By Haley Sawyer
On Monday afternoon, the Glendale Fire Foundation received a $600 check from two generous donors.
One of whom is 6 years old, and the other, just 2.
Sisters Tuesday and Sunny Carroll have spent much of their at-home time during the COVID-19 pandemic painting. They decided to sell their art to raise funds for their local fire department and on Monday, delivered their donation of money as well as three paintings to firefighters at Glendale Fire Station 29.
“It’s pretty good here,” said Tuesday, 6, after she and Sunny were given a tour of the station. “I really liked the firetrucks.”
Although Tuesday and Sunny might not realize how large the amount of money they raised is, or the impact their actions will have on their local fire station, the firefighters are grateful.
“There’s been so much stress in the world lately with COVID and the fires and the quarantine, and generally life being locked down,” said Operations Battalion Chief Todd Tucker. “When we got the call about these girls and what they wanted to do and how they wanted to help, it’s just one of those goose-bumps feelings that let you know that there’s still a lot of good in this world.”
Tuesday and Sunny painted throughout the summer, and soon the walls of the Carrolls’ home were covered in their creations. Outside of those walls, however, wildfires raged across Southern California and up and down the West Coast.

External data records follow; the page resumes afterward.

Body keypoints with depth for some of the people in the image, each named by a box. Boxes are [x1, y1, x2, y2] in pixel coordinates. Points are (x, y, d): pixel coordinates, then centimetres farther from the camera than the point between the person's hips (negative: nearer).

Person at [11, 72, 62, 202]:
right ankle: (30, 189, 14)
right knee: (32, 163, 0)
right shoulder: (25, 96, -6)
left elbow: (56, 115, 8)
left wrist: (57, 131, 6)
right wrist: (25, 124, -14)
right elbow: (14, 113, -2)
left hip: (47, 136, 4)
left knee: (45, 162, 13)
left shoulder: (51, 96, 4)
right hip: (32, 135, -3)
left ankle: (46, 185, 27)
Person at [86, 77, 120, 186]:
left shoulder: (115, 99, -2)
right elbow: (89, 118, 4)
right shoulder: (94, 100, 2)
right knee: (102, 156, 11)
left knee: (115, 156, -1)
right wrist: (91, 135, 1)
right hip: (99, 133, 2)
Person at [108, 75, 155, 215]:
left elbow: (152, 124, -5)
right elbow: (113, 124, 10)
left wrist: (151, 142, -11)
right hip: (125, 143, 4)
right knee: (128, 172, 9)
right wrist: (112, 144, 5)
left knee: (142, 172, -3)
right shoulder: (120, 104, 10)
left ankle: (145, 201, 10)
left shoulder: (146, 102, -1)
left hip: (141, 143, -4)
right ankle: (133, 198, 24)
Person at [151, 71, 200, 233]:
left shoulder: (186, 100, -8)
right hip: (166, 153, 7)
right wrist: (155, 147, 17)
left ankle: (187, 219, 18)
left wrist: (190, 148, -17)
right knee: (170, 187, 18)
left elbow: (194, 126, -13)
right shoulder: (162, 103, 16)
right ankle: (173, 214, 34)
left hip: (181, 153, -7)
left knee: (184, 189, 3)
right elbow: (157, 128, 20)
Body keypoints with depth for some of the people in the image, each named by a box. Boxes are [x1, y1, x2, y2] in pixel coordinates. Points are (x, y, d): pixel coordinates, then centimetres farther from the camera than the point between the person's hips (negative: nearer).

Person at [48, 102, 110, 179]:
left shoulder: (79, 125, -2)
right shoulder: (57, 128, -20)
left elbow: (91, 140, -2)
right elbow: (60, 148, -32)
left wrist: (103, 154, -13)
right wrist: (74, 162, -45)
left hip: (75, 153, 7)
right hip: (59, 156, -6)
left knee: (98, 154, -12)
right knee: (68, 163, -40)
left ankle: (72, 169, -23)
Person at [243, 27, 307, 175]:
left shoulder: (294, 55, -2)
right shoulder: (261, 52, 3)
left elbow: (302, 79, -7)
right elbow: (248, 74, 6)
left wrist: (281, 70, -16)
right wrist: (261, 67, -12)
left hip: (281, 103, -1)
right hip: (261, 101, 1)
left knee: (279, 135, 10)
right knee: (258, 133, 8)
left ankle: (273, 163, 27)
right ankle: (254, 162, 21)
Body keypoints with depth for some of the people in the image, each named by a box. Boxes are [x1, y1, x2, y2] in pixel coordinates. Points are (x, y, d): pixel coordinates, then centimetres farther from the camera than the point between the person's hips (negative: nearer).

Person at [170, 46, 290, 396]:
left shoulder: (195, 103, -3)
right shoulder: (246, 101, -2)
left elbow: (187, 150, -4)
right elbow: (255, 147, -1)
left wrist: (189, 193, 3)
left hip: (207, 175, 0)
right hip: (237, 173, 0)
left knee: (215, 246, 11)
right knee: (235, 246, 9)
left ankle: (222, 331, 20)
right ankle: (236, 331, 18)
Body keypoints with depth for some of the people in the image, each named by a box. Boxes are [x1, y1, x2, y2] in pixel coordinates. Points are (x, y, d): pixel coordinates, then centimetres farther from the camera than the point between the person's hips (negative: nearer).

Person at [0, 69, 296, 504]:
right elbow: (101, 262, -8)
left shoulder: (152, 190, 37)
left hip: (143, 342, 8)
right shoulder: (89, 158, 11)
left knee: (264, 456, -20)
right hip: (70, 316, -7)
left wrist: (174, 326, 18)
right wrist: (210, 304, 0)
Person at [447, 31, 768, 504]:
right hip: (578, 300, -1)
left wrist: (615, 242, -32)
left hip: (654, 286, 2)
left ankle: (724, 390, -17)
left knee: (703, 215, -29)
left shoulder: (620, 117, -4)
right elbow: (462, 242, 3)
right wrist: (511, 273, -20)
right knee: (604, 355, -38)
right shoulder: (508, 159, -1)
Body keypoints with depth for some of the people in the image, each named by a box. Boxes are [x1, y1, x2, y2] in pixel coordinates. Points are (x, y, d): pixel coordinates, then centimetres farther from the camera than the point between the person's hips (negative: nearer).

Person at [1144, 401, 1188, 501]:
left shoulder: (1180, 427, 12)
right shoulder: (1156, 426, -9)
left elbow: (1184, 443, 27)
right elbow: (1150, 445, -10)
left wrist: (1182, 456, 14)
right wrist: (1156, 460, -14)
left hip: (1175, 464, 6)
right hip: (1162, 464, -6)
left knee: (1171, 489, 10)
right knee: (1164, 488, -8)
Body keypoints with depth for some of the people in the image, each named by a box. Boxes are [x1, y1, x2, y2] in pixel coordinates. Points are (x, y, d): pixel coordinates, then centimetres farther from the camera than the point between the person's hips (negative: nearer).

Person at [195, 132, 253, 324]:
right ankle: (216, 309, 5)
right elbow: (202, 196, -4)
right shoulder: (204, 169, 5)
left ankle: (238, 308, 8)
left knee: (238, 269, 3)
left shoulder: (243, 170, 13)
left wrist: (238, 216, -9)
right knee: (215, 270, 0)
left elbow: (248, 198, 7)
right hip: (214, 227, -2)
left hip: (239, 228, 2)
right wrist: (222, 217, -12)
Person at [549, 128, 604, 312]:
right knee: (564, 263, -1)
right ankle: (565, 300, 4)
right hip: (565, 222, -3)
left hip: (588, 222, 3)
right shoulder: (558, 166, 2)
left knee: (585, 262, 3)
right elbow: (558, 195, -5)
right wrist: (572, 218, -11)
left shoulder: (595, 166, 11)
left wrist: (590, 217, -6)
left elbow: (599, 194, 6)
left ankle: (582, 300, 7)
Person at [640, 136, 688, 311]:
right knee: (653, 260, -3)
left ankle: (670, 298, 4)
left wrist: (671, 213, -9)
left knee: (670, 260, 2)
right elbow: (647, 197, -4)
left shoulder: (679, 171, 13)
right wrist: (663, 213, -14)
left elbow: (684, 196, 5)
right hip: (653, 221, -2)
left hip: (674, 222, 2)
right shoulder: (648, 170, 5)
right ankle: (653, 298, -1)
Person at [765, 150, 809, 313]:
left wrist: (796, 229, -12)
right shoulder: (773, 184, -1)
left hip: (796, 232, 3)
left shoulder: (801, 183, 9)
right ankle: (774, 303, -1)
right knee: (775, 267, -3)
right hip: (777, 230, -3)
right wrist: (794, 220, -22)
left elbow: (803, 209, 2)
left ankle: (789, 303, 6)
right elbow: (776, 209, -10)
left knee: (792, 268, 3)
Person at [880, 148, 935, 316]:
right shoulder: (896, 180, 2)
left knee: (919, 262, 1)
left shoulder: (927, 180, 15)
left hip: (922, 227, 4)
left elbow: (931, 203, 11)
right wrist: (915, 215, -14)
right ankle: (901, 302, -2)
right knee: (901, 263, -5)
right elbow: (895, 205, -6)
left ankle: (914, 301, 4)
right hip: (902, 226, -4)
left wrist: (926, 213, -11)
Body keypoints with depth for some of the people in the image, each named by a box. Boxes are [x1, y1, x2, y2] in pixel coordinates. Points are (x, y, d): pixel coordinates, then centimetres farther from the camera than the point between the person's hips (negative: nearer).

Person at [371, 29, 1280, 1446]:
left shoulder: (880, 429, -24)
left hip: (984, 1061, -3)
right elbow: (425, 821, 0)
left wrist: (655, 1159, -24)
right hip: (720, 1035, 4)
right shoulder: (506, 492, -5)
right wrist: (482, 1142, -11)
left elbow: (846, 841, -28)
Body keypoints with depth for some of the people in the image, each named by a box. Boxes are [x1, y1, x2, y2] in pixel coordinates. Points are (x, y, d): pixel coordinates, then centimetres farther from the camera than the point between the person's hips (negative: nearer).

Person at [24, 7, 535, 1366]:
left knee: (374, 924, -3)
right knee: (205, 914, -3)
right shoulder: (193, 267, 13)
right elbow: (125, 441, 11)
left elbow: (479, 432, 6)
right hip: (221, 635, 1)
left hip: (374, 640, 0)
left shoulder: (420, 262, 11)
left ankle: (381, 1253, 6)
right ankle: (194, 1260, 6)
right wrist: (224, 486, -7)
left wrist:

The two sisters were learning about damaged air quality and other consequences of wildfires. They already had the idea to share their paintings with their family, and had begun considering giving artwork to the firefighters.
“And then it kind of rolled into, well, if we ask our family and friends to donate for them, essentially, then maybe we can make an impact,” said Corinne Carroll, the girls’ mother.
“We wanted to give some money to the firemen because we had a lot of paintings,” added Tuesday. “We started sharing them with our family and we thought of the firemen and the fires, so we spread it out to the firemen.”
The family created a website in a matter of two days and listed the paintings for $10 apiece. Each painting is original and titled by the sisters, with names such as “The Ocean of Your” and “It’s Not a Turtle.”
The method, according to Corinne, was to paint one day, then the next day hang the artwork and create a title card out of masking tape. After that, it was packed up and shipped out.
Within two weeks, just about all of the paintings listed at sunnyandtuesday.bigcartel.com were selling fast and Tuesday and Sunny had $600 in hand.
Although Tuesday and Sunny continue to paint, the art sale is over — at least for now.
“We really liked it and we wish we can do it again,” said Tuesday.
As the two sisters meandered through the station, the firefighters who helped the girls climb in and out of the trucks — and, coincidentally, drove Corinne in one of those trucks to USC Verdugo Hills Hospital when she gave birth to Sunny — hope that others are inspired by the thoughtful art sale.
“I think if we could look at the example that these girls are setting, that it doesn’t matter how old you are or what your position in this community is, you can still make a difference,” said Tucker. “You can still have a voice in just one person just as these two girls are displaying. These two girls are going to make a huge difference for the Glendale Fire Foundation.”